Flash forward ten years. A true-crime docuseries reassembles the jury, with particular focus on Maya, now a defense attorney herself. When one of the jurors is found dead in Maya’s hotel room, all evidence points to her as the killer. Now, she must prove her own innocence—by getting to the bottom of a case that is far from closed.

As the present-day murder investigation weaves together with the story of what really happened during their deliberation, told by each of the jurors in turn, the secrets they have all been keeping threaten to come out—with drastic consequences for all involved.

We spend a lot of time with Maya as she works to convince the other jurors in the jury room of ten years ago, and also with her in the present-day as she investigates all of the jurors in an attempt to clear her own name. But the book isn’t Maya’s book alone. Every single juror gets their own chapter, as we see what their frame of mind was during the trial. We get to see the process that each of them went through to arrive at the eventually acquittal of Bobby Nock, and how so little of their journeys had much to do at all with the evidence.

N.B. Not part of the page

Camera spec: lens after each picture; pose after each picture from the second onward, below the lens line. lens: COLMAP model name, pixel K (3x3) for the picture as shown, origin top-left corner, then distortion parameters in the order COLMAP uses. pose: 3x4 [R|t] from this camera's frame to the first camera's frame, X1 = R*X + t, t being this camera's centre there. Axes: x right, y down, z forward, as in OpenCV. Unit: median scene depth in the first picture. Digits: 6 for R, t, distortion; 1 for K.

It’s interesting that Graham Moore served on a jury for a murder trial while he was writing The Sherlockian. He has said that this book is not about THAT trial, but that his experience sitting on a two-week jury informed this book in ways that are, frankly, a little unsettling. How many people have been convicted or acquitted because of jury exhaustion? I can’t imagine what being sequestered for months would do to a person, how suggestible it might make one…and how badly the desire to see your family again might make just going along with the majority a very enticing proposition.

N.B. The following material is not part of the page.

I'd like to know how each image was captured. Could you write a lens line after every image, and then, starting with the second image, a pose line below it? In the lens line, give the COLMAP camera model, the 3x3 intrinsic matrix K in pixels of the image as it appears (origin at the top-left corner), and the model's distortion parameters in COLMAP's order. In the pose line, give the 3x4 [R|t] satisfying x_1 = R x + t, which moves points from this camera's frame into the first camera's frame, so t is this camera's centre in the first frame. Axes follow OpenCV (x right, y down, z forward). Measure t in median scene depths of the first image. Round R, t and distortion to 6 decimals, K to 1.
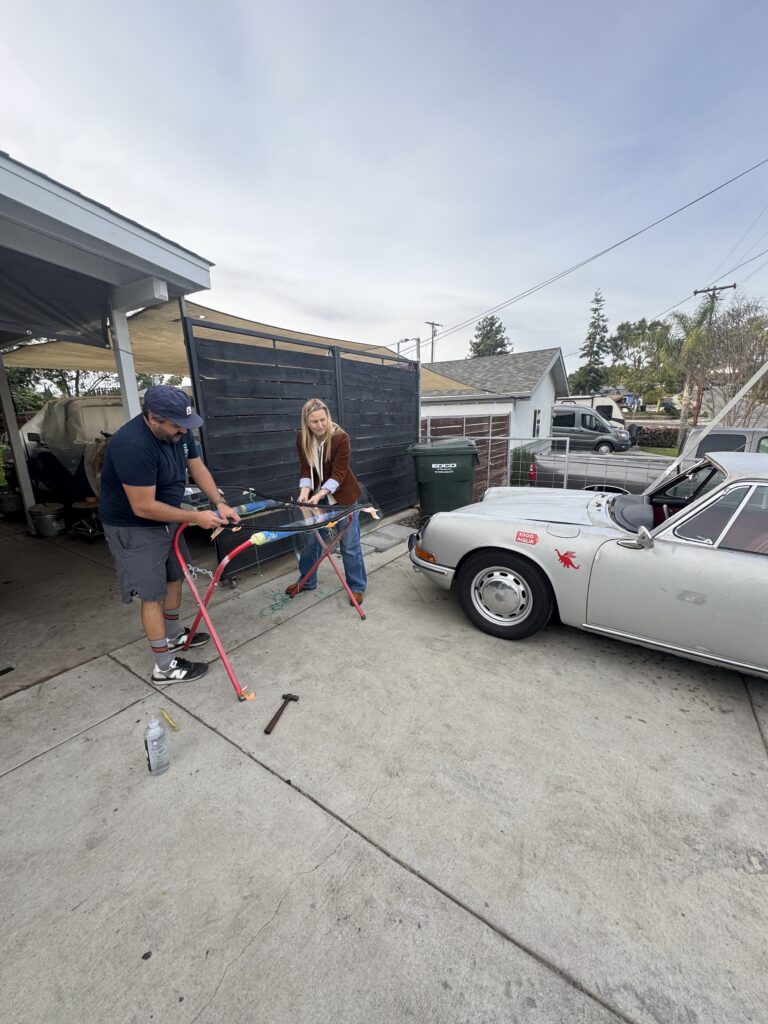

I also want to point out that Moore gives a lot of the credit for the success of this book to his late editor, Susan Kamil, who died just a few weeks after she finished editing the book. She was, apparently, brutal with Moore, sending him draft after draft with things like “BORING!” scrawled in the margins. I am a huge believer that editors are the unsung heroes of almost all good books (and that the lack of same leads us to bloated, thousand-page messes. Are you listening to me, Stephen King? Cause 11/22/1963 needed about three hundred fewer pages…)

So, having her contribution acknowledged so directly made my little kitten heart happy.

What else? The mystery is well-constructed, and the race to find out who actually killed Rick is well-paced, and full of red herrings. We don’t really know who did it until we do, and even then, there’s one more surprise in store. I’m pretty sure that I sat here with my mouth gaping open on that reveal.

So. Really, really good. Really good.

Awesome. Amazing. Loved it.
Mostly for language (52 f-bombs). There is some amount of out of frame sex, and one instance of an attempted rape.